The input:

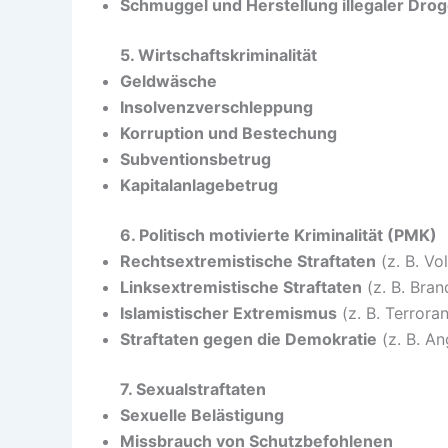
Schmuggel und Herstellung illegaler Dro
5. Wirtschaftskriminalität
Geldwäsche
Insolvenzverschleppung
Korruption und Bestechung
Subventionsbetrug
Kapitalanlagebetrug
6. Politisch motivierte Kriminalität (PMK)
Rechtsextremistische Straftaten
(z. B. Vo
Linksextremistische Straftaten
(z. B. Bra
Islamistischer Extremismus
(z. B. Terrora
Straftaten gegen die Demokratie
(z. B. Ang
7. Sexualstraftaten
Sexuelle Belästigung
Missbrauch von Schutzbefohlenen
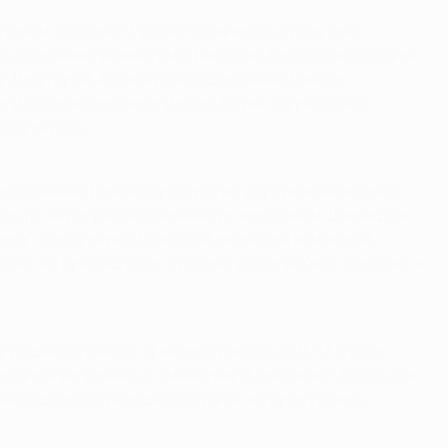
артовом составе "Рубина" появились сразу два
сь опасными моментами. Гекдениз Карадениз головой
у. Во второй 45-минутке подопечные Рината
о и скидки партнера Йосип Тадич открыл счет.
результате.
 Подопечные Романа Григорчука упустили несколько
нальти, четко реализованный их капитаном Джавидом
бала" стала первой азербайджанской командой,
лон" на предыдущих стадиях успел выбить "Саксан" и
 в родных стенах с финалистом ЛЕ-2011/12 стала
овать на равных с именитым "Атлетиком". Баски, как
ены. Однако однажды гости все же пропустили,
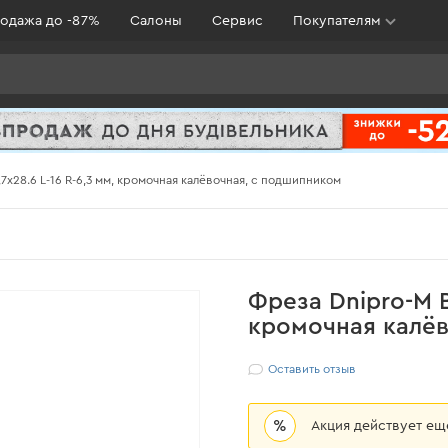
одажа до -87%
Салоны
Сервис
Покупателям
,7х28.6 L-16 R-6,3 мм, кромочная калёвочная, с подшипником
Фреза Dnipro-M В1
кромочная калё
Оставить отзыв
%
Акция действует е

---

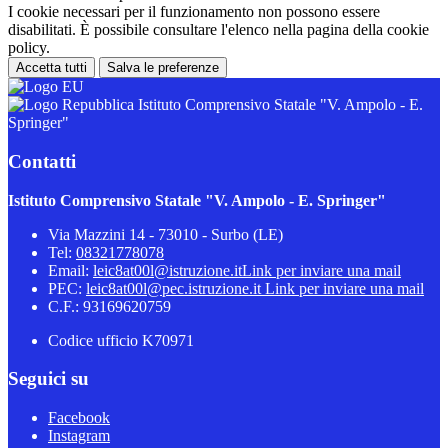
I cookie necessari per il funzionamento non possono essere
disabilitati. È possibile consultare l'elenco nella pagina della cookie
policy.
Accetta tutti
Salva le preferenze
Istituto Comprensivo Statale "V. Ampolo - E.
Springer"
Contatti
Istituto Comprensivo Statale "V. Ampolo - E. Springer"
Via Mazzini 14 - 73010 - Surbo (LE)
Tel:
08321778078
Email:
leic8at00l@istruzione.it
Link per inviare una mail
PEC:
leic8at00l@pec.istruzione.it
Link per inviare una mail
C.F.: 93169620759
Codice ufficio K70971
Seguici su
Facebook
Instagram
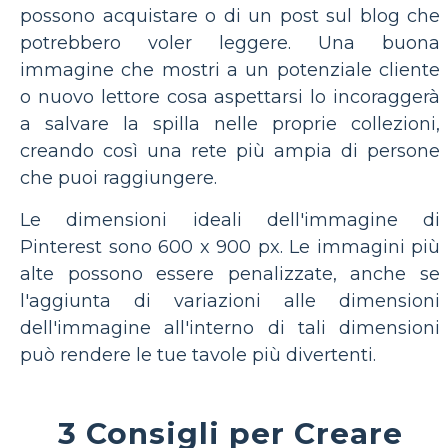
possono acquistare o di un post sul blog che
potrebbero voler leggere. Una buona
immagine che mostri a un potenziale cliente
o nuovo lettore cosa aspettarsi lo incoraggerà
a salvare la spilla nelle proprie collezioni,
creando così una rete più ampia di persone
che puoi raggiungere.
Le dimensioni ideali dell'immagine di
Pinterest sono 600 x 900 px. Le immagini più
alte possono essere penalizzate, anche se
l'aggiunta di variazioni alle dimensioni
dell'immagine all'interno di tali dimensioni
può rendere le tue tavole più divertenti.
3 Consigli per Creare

==

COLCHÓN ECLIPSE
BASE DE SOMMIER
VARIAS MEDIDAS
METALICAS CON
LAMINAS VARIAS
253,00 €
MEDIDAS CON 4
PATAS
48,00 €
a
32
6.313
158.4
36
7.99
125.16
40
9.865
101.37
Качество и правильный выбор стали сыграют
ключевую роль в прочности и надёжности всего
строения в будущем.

Work required: Could you set down, unchanged, every line starting at the one that contains "одажа до -87%" and ending at the one that contains "Акция действует е", with both of those lines included?

Problem solution:
одажа до -87%
Салоны
Сервис
Покупателям
,7х28.6 L-16 R-6,3 мм, кромочная калёвочная, с подшипником
Фреза Dnipro-M В1
кромочная калё
Оставить отзыв
%
Акция действует е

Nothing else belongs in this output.